We need an API to launch applications with Windows.  You can make an app startup by making a shortcut in the Start Menu\Startup folder or through a Registry entry (Software\Microsoft\Windows\CurrentVersion\Run), but if your application is running in reduced security mode it isn't an option.  Better would be an API call that an application could use.  The user should then see an alert from Windows, "An application, XXX, is attempting to register itself to launch with Windows.  Is this OK?".  An Advanced mode would let you see the actual path it wanted to register and exactly how it was registering (current user/all users).  It would be pretty easy to do and would be a great compromise.

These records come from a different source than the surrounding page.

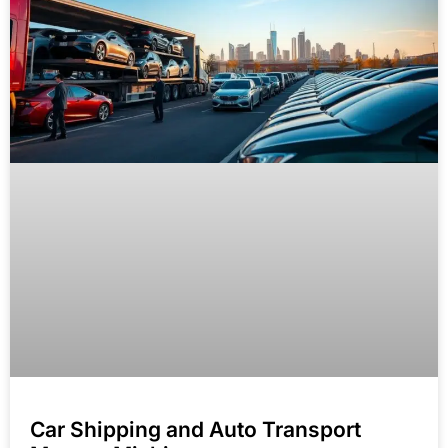
Car Shipping and Auto Transport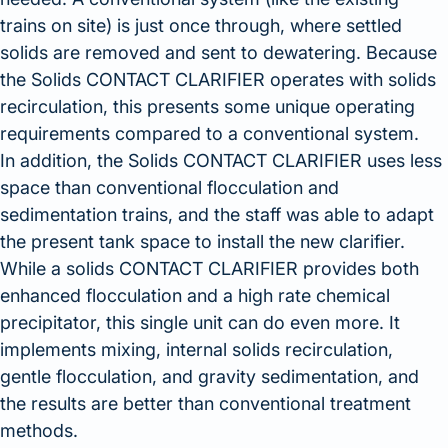
trains on site) is just once through, where settled
solids are removed and sent to dewatering. Because
the Solids CONTACT CLARIFIER operates with solids
recirculation, this presents some unique operating
requirements compared to a conventional system.
In addition, the Solids CONTACT CLARIFIER uses less
space than conventional flocculation and
sedimentation trains, and the staff was able to adapt
the present tank space to install the new clarifier.
While a solids CONTACT CLARIFIER provides both
enhanced flocculation and a high rate chemical
precipitator, this single unit can do even more. It
implements mixing, internal solids recirculation,
gentle flocculation, and gravity sedimentation, and
the results are better than conventional treatment
methods.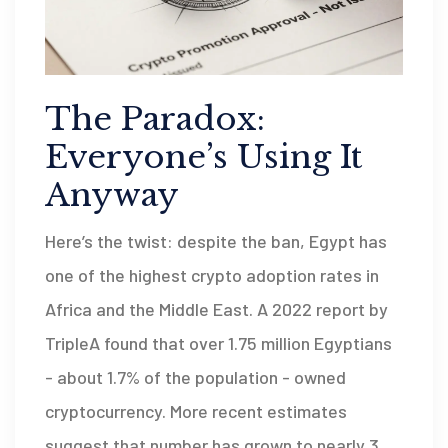
The Paradox:
Everyone’s Using It
Anyway
Here’s the twist: despite the ban, Egypt has
one of the highest crypto adoption rates in
Africa and the Middle East. A 2022 report by
TripleA found that over 1.75 million Egyptians
- about 1.7% of the population - owned
cryptocurrency. More recent estimates
suggest that number has grown to nearly 3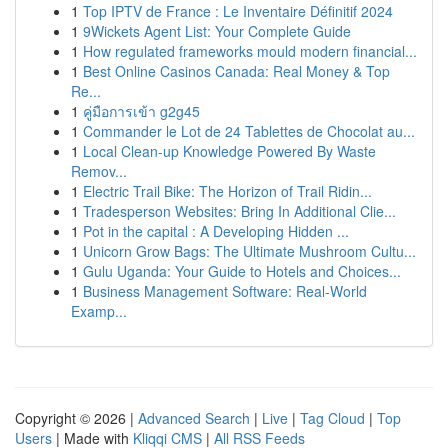
1
Top IPTV de France : Le Inventaire Définitif 2024
1
9Wickets Agent List: Your Complete Guide
1
How regulated frameworks mould modern financial...
1
Best Online Casinos Canada: Real Money & Top
Re...
1
คู่มือการเข้า g2g45
1
Commander le Lot de 24 Tablettes de Chocolat au...
1
Local Clean-up Knowledge Powered By Waste
Remov...
1
Electric Trail Bike: The Horizon of Trail Ridin...
1
Tradesperson Websites: Bring In Additional Clie...
1
Pot in the capital : A Developing Hidden ...
1
Unicorn Grow Bags: The Ultimate Mushroom Cultu...
1
Gulu Uganda: Your Guide to Hotels and Choices...
1
Business Management Software: Real-World
Examp...
Copyright © 2026 |
Advanced Search
|
Live
|
Tag Cloud
|
Top
Users
| Made with
Kliqqi CMS
|
All RSS Feeds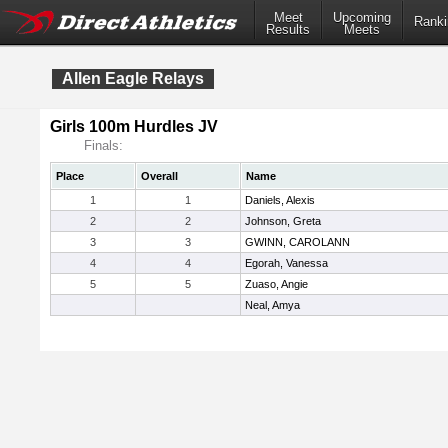
Meet
Upcoming
Ranki
Results
Meets
Allen Eagle Relays
Girls 100m Hurdles JV
Finals:
Place
Overall
Name
1
1
Daniels, Alexis
2
2
Johnson, Greta
3
3
GWINN, CAROLANN
4
4
Egorah, Vanessa
5
5
Zuaso, Angie
Neal, Amya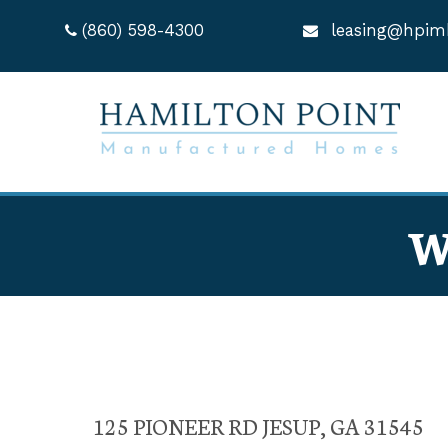
(860) 598-4300
leasing@hpim
W
125 PIONEER RD JESUP, GA 31545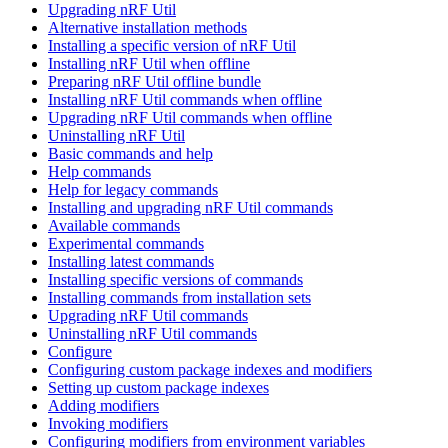
Upgrading nRF Util
Alternative installation methods
Installing a specific version of nRF Util
Installing nRF Util when offline
Preparing nRF Util offline bundle
Installing nRF Util commands when offline
Upgrading nRF Util commands when offline
Uninstalling nRF Util
Basic commands and help
Help commands
Help for legacy commands
Installing and upgrading nRF Util commands
Available commands
Experimental commands
Installing latest commands
Installing specific versions of commands
Installing commands from installation sets
Upgrading nRF Util commands
Uninstalling nRF Util commands
Configure
Configuring custom package indexes and modifiers
Setting up custom package indexes
Adding modifiers
Invoking modifiers
Configuring modifiers from environment variables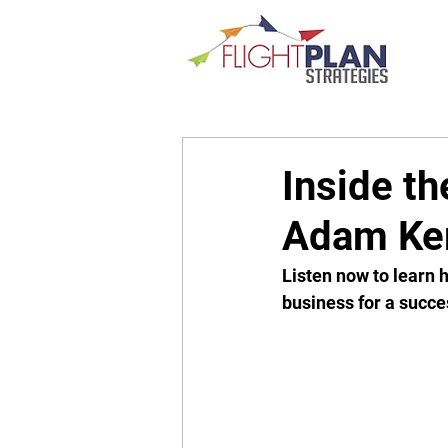
Inside th
Adam Ker
Listen now to learn h
business for a succes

I say all this because I really like ClickOnce applications, but it's low-security mode makes it impossible to make auto-starting apps.  I can see good reason for disallowing Registry manipulation, but app startup is something that would really be better served as an API call anyway.  If Registry is used by the API call, that's fine, but it's an implementation detail that I shouldn't need to worry about.

I'm really just whining though.  I briefly considered making a service to assist with this, but it's not really worth it.  Maybe in a bigger company.  You could also use the auto-update features without the deployment features I think so that would still be better than nothing.  Just an avenue I haven't explored yet.

Am I missing anything?  Are there better ideas for tackling this?